Study authors also theorize that napping and poor sleep may increase inflammation in the body, or there could be long-term effects of interfering with the body's natural blood pressure rhythm by taking a nap. Depending largely on mental and physical activity, blood pressure rises upon waking, goes through peaks and valleys during the day, only to drop sharply to reach its lowest point during sleep.

Not All Naps Are Likely to Cause Health Risks

Napping is, at face value, not out of the ordinary, and it's unclear just how far reaching these study results could potentially go.

But this study shouldn't necessarily be cause for concern for anybody who enjoys the occasional nap to recharge, according to our experts. There's a difference between napping all the time because you can't make it through the day, or because you're taking a short break.

With this in mind, it's worth noting that study authors identified some limitations in their data, including absence of information on length of naps, and the fact that napping was self-reported, meaning it's possible that the information provided wasn't entirely accurate. The participants were also mainly middle-aged and elderly with European ancestry, so the findings aren't generalizable to a larger, more diverse population.

Napping is also a common cultural practice in many parts of the world—think a siesta in Spain or a riposo in Italy— and it's unlikely that culturally traditional resting periods have the same negative health effects, Grandner and Dr. Somers said, as they're not indicative of population-wide sleep deprivation. Taking a short, 20-to-30 minute nap is not necessarily a bad thing.

"We're biological creatures living in a complicated world doing the best we can to get from one day to the next," Grandner said. "We don't operate at 100% efficiency at all times. We're not a light switch that we turn on, then run, run, run, run until we turn off."

Being well rested—whether from good sleep at night and short naps when we need them—means that we'll think better, be more productive, stay healthier, and feel better overall, Grandner said.

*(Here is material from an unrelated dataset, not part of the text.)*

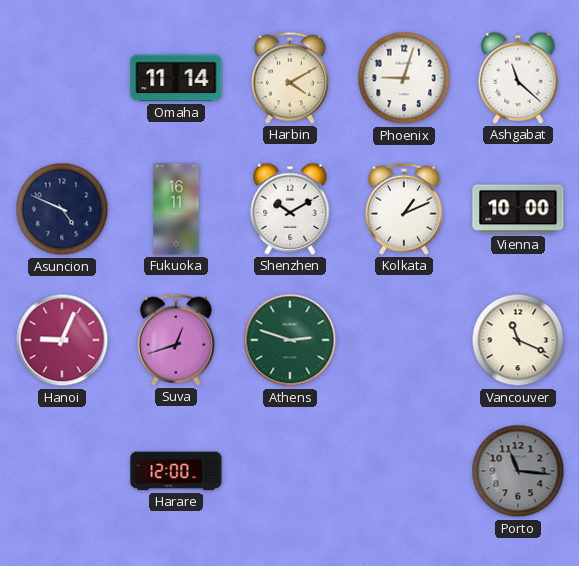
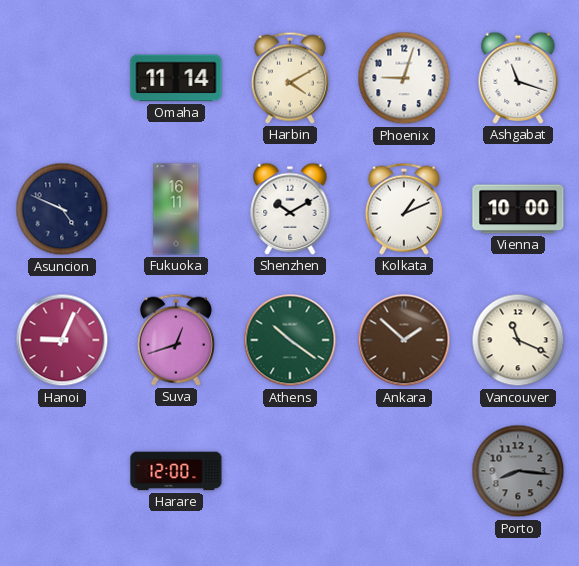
Ashgabat: 11:22 -> 11:18
Athens: 2:48 -> 10:21
Ankara: none -> 1:52
Porto: 11:16 -> 8:16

But if napping very frequently is the only way you're feeling rested, then that's probably a sign that there are bigger issues going on. The study, Dr. Somers hopes, should be another indicator to doctors that a person might be experiencing sleep deprivation and higher risks of stroke and high blood pressure.

"If you fall asleep during the daytime—you fall asleep driving, you fall asleep while talking to someone, if you have a high likelihood of falling asleep while working, and you do it frequently—then you have what we call excessive daytime somnolence [sleepiness]," Dr. Somers said. "So while napping itself is not, in and of itself a bad thing. If it's because of an underlying sleep disorder, then you definitely want that sleep disorder evaluated and treated."